おそらく、建築業界やデザイン業界に関して言えば、背景には、一応、表面的には日本社会を「デザイン」なるものが覆い尽くしたことがあると思う。今日、僕らが見る建物や商品の大変多くが、デザインをまとっている。その結果、二つのことが起きた。一つは、さしてデザインに興味や理解を持たないクライアントまでもがデザイナーに仕事を依頼するようになったこと。もう一つは、そうしてデザイン事務所は増えたが、不況を背景に、デザイナーの仕事は減少し、「建築家先生」としてアトリエに籠って眉間にシワを寄せて難しい本を読みながら、潤沢な資金を持ったクライアント(公共団体や大企業の経営者など)を待っているだけでは、設計ビジネスが成立しなくなったこと(いや、もちろん現実には、いつの世代もそんな戯画的な建築家などいなかっただろうし、丁寧に営業的な努力をしている建築家の方々もたくさんいたと思うのだけれど、建築以外の分野の方々と話していると、時々これに近い建築家像を抱いている方々もいるようで、もしかすると、建築家という存在はだいぶ敷居が高いことなのかなあと感じることもある。)
おそらく主にこの二点(他にもあるかもしれないが)の理由によって、近年、若手の建築家やデザイナーが、「社会に向けた言葉の発信」と「枠組みのデザイン」を強く意識するようになったのではないか。
正確なデータを調べたわけではなく、あくまで印象論なのだけれど、だいたいこんなことじゃないかと思う。

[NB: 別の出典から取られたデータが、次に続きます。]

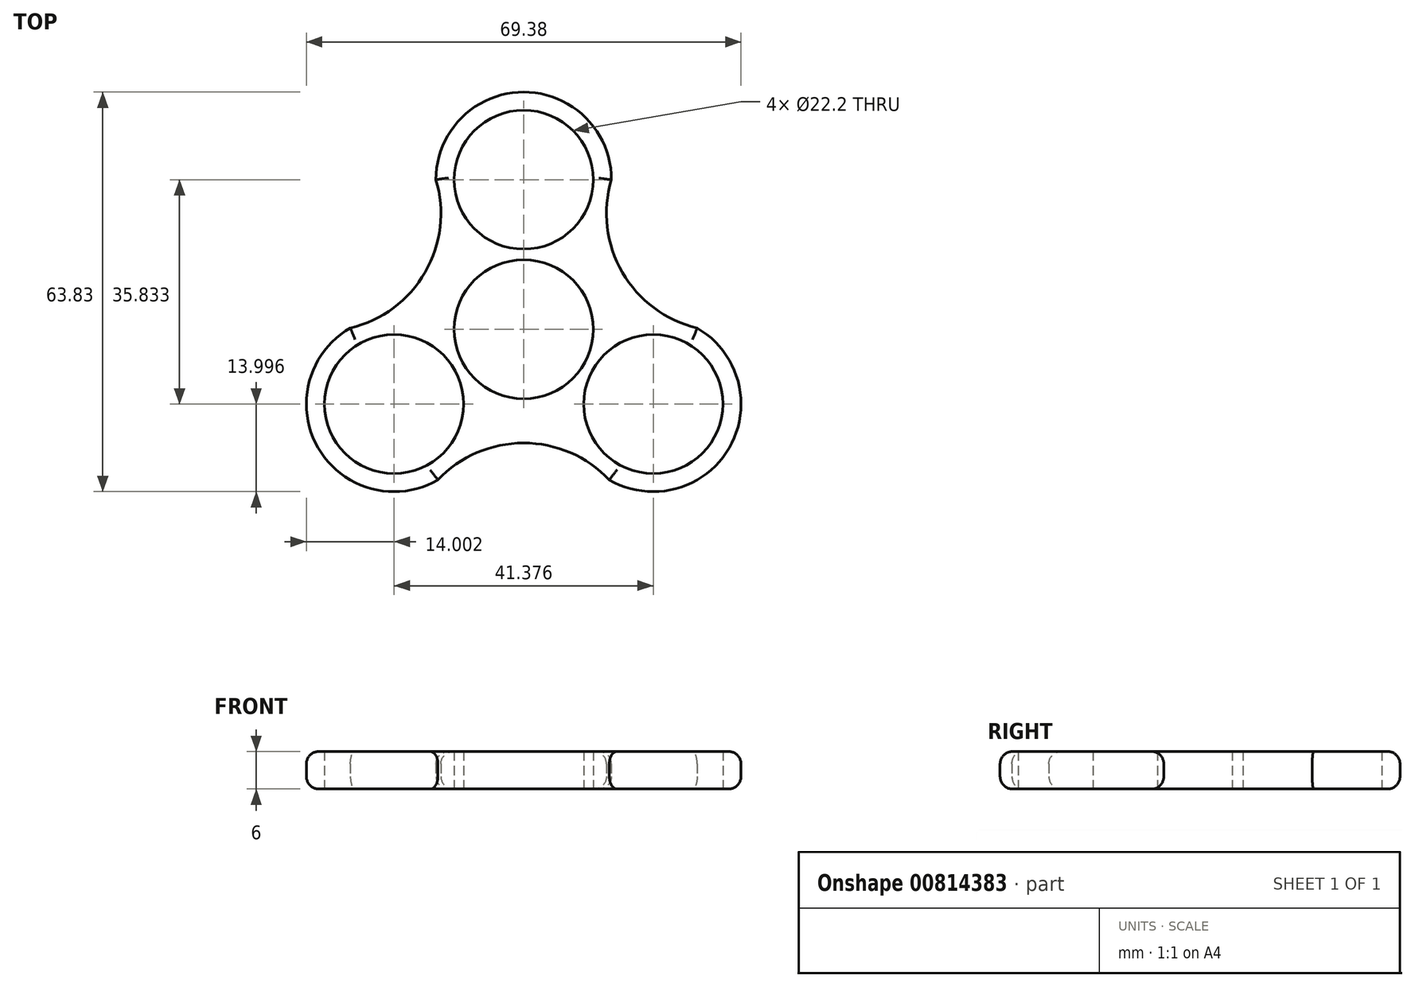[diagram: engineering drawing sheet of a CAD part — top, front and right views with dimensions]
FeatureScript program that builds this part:
annotation { "Feature Type Name" : "Feature", "Feature Type Description" : "" }
export const myFeature = defineFeature(function(context is Context, id is Id, definition is map)
    precondition{}
    {
        {
            var Q0;
            Q0=qCreatedBy(makeId("Top.planeOp"),FACE);
            var sketch = newSketch(context, id + "F0", { "sketchPlane" : qUnion([Q0])});
            skCircle(sketch, "E0", {"center": v(0, 0) * mm, "radius": 11.1 * mm});
            skCircle(sketch, "E1", {"center": v(0, 0) * mm, "radius": 3.75 * mm});
            skCircle(sketch, "E2", {"center": v(0, 23.89) * mm, "radius": 11.1 * mm});
            skCircle(sketch, "E3", {"center": v(0, 23.89) * mm, "radius": 3.75 * mm});
            skCircle(sketch, "E4.1.0", {"center": v(-20.69, -11.94) * mm, "radius": 3.75 * mm});
            skCircle(sketch, "E4.1.1", {"center": v(-20.69, -11.94) * mm, "radius": 11.1 * mm});
            skCircle(sketch, "E4.2.0", {"center": v(20.69, -11.94) * mm, "radius": 3.75 * mm});
            skCircle(sketch, "E4.2.1", {"center": v(20.69, -11.94) * mm, "radius": 11.1 * mm});
            skLineSegment(sketch, "E5", {"start": v(-21.01, 24.56) * mm, "end": v(-21.01, 24.56) * mm});
            skArc(sketch, "E6", {"start": v(14, 23.86) * mm, "mid": v(0.01, 37.89) * mm, "end": v(-14, 23.89) * mm});
            skArc(sketch, "E7.1.0", {"start": v(-27.66, 0.2) * mm, "mid": v(-32.82, -18.93) * mm, "end": v(-13.69, -24.07) * mm});
            skArc(sketch, "E7.2.0", {"start": v(13.66, -24.05) * mm, "mid": v(32.8, -18.96) * mm, "end": v(27.69, 0.18) * mm});
            skArc(sketch, "E8", {"start": v(-27.66, 0.2) * mm, "mid": v(-15.73, 9.1) * mm, "end": v(-14, 23.89) * mm});
            skArc(sketch, "E9.1.0", {"start": v(13.66, -24.05) * mm, "mid": v(-0.02, -18.17) * mm, "end": v(-13.69, -24.07) * mm});
            skArc(sketch, "E9.2.0", {"start": v(14, 23.86) * mm, "mid": v(15.75, 9.07) * mm, "end": v(27.69, 0.18) * mm});
            skSolve(sketch);
        }
        {
            var Q0;
            Q0=makeQuery(id+"F0.imprint","IMPRINT",FACE,{"disambiguationData":[TD([[makeQuery(id+"F0.imprint","IMPRINT",EDGE,{"derivedFrom":sQuery(id+"F0.wireOp",EDGE,"E0")}),-1.0]])]});
            extrude(context, id + "F1", {"entities" : qUnion([Q0]), "depth" : 6 * mm, "offsetDistance" : 25 * mm});
        }
        {
            var Q0;
            Q0=makeQuery(id+"F1.opExtrude","CAP_EDGE",EDGE,{"disambiguationData":[OSD([sQuery(id+"F0.wireOp",EDGE,"E9.2.0")])],"isStart":true});
            var Q1;
            Q1=makeQuery(id+"F1.opExtrude","CAP_EDGE",EDGE,{"disambiguationData":[OSD([sQuery(id+"F0.wireOp",EDGE,"E6")])],"isStart":true});
            var Q2;
            Q2=makeQuery(id+"F1.opExtrude","CAP_EDGE",EDGE,{"disambiguationData":[OSD([sQuery(id+"F0.wireOp",EDGE,"E8")])],"isStart":true});
            var Q3;
            Q3=makeQuery(id+"F1.opExtrude","CAP_EDGE",EDGE,{"disambiguationData":[OSD([sQuery(id+"F0.wireOp",EDGE,"E7.1.0")])],"isStart":true});
            var Q4;
            Q4=makeQuery(id+"F1.opExtrude","CAP_EDGE",EDGE,{"disambiguationData":[OSD([sQuery(id+"F0.wireOp",EDGE,"E9.1.0")])],"isStart":true});
            var Q5;
            Q5=makeQuery(id+"F1.opExtrude","CAP_EDGE",EDGE,{"disambiguationData":[OSD([sQuery(id+"F0.wireOp",EDGE,"E7.2.0")])],"isStart":true});
            fillet(context, id + "F2", {"entities" : qUnion([Q0, Q1, Q2, Q3, Q4, Q5]), "radius" : 2 * mm, "tangentPropagation" : true, "allowEdgeOverflow" : false});
        }
        {
            var Q0;
            Q0=makeQuery(id+"F1.opExtrude","CAP_EDGE",EDGE,{"disambiguationData":[OSD([sQuery(id+"F0.wireOp",EDGE,"E7.2.0")])],"isStart":false});
            var Q1;
            Q1=makeQuery(id+"F1.opExtrude","CAP_EDGE",EDGE,{"disambiguationData":[OSD([sQuery(id+"F0.wireOp",EDGE,"E9.2.0")])],"isStart":false});
            var Q2;
            Q2=makeQuery(id+"F1.opExtrude","CAP_EDGE",EDGE,{"disambiguationData":[OSD([sQuery(id+"F0.wireOp",EDGE,"E6")])],"isStart":false});
            var Q3;
            Q3=makeQuery(id+"F1.opExtrude","CAP_EDGE",EDGE,{"disambiguationData":[OSD([sQuery(id+"F0.wireOp",EDGE,"E8")])],"isStart":false});
            var Q4;
            Q4=makeQuery(id+"F1.opExtrude","CAP_EDGE",EDGE,{"disambiguationData":[OSD([sQuery(id+"F0.wireOp",EDGE,"E7.1.0")])],"isStart":false});
            var Q5;
            Q5=makeQuery(id+"F1.opExtrude","CAP_EDGE",EDGE,{"disambiguationData":[OSD([sQuery(id+"F0.wireOp",EDGE,"E9.1.0")])],"isStart":false});
            fillet(context, id + "F3", {"entities" : qUnion([Q0, Q1, Q2, Q3, Q4, Q5]), "radius" : 2 * mm, "tangentPropagation" : true, "allowEdgeOverflow" : false});
        }
    });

この二点は、建築業界やデザイン業界に関する背景だ。けれども、繊細な建築家が登場している背景には、それ以外に、もっと大きな時代状況が関係している気がする。この世代の設計者が、自己反省の意識を強く持つようになっているように見えることだ。だから、彼らは、造形を考える前に、「そもそも、その造形を生み出すための方法は妥当だろうか」と自身に問う。
自己反省の意識は、なにも設計者に限ったものではない。おそらく70年半ば以降くらい生まれた多くの人が共通して持つ意識だ。彼らは、「自分の意見が間違っているかもしれない可能性を念頭に置いておかないのは恥ずかしい」「自分の意見や自分の存在を強く主張するあまり、コンテクスト(世間とか仲間とか)から遊離するのは恥ずかしい」という倫理観を持っている。もし年配や高齢者が、今の20代、30代の人々を見て、「おとなしい」「自己主張が足りない」「覇気がない」などと感じるとすれば、若者の上記のような倫理観が理由だと思う。けれど逆に、20代、30代の人々が年配や高齢者の振る舞いを見れば、「客観化や相対化ができずに、自分の意見を絶対に正しいと思い込んで主張し過ぎる姿が恥ずかしい」「自分の意見が間違っているかもしれない可能性を念頭に置いておかない無自覚ぶりが恥ずかしい」「セルフチェック能力が低すぎる」と思うはずだ。
どちらが正しいというわけではなく、そんな世代間の違いがあるように感じる。
すると、さらに、なぜ現代の人々において自己反省の意識が強くなったのか、が気になる。それはおそらく、前世代に対する反発や、相対化という考え方が人々の心に浸透した(構造主義的な思考法が人口に膾炙したと言ってもよいかもしれない)ことが背景にありそうに思う。
詳しくは、またいつか。
最後に一つ、本書の話に戻ると、谷尻誠さんのインタビュー部分には、特に感動した。いつもながら、谷尻さんは、一見当たり前に思えるが多くの人が日常業務の中で忘れてしまいそうなことを、ピュアに持ち続けているように見える。建築学科の学生時代に多くの人が抱いたであろう意志を、これほど多忙になっても、維持し続けている。例えば、「誰がやっても同じことだったら僕はやらないようにしよう」など。特に、112〜113ページだけでも、ぜひ読んでいただきたい。
巻末の「解法の手引き」も参考になる。特に、良くないウェブサイトの指摘に大いにうなずいてしまった。(271ページ)
世代論で捉えてしまってよいのか分からないけれど、それでも世代の傾向について考えさせられる興味深い一冊だった。もちろん、同時代性だけでなく、それぞれの建築家が個別に追求している問題意識もあるので、本書を読むと、登場する一人ひとりの建築家にもっと詳しく話を聞いてみたいと思うかもしれない。
いずれにせよ、日本の新世代の建築家像を概観できる大変充実した本だと思う。オススメです。